What have we gained by disapproving @safe-by-default? Nothing: C API would either not be called and be marked blindly as @trusted. I think this is more embarrassing than @safe-by-default C libraries.
So, D's presumed embarrassment of "C functions are assumed @safe" was against both practicality and the truth: The truth is, we indeed "trust" C functions because we use C libraries all the time without reading their source code. This is the definition of trust. And that's why I say we chose wrong names around this topic.
> -- the
> most it can be is @trusted, and I'm sure nobody wants @trusted by
> default.)
Me wants @trusted by default but with some semantic changes! :)

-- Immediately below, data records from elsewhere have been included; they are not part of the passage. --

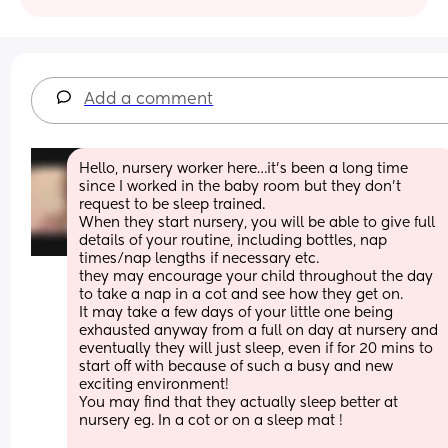
Add a comment
Hello, nursery worker here…it’s been a long time 
since I worked in the baby room but they don’t 
request to be sleep trained. 
When they start nursery, you will be able to give full 
details of your routine, including bottles, nap 
times/nap lengths if necessary etc. 
they may encourage your child throughout the day 
to take a nap in a cot and see how they get on. 
It may take a few days of your little one being 
exhausted anyway from a full on day at nursery and 
eventually they will just sleep, even if for 20 mins to 
start off with because of such a busy and new 
exciting environment!
You may find that they actually sleep better at 
nursery eg. In a cot or on a sleep mat !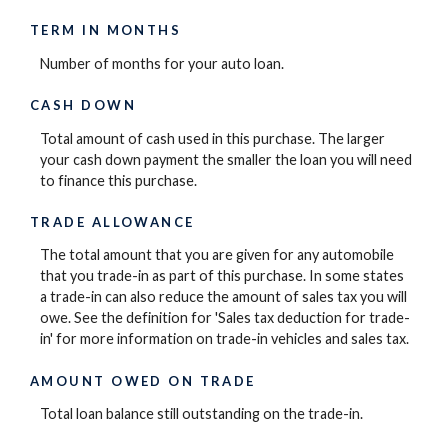
TERM IN MONTHS
Number of months for your auto loan.
CASH DOWN
Total amount of cash used in this purchase. The larger
your cash down payment the smaller the loan you will need
to finance this purchase.
TRADE ALLOWANCE
The total amount that you are given for any automobile
that you trade-in as part of this purchase. In some states
a trade-in can also reduce the amount of sales tax you will
owe. See the definition for 'Sales tax deduction for trade-
in' for more information on trade-in vehicles and sales tax.
AMOUNT OWED ON TRADE
Total loan balance still outstanding on the trade-in.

I think I have written the following proposal before, which requires changing the semantics but I haven't thought about every detail. (I am not methodic nor complete when it comes to such design ideas.)
So, this is what we have currently:
@safe: Checked with escape hatch
@trusted: Assumed safe, unchecked
@system: Assumed unsafe, unchecked
default: @system
extern(C): @system
The whole thing could have started (and I believe can be changed into) like the following instead:
@safe: Checked without escape hatch
@trusted: Checked, with escape hatch (@system will be the escape hatch)
@system: Assumed unsafe, unchecked
default: @trusted
extern(C): @trusted but can't check
As that list may be hard to parse, here is a commentary:
@safe: We had it wrong. @safe should mean "safe" without any escape hatch.
@trusted: The name was fine but why not check D code that is not marked? So, let's make this the default, and check all D code. Everybody will benefit. Except, we will have to add @system{} to some places.
@system: No change here but this becomes the escape hatch.
extern(C): We will happily call them from @trusted code (but not @safe code) but we can't check them. So what? The society trusts C libraries, so do we.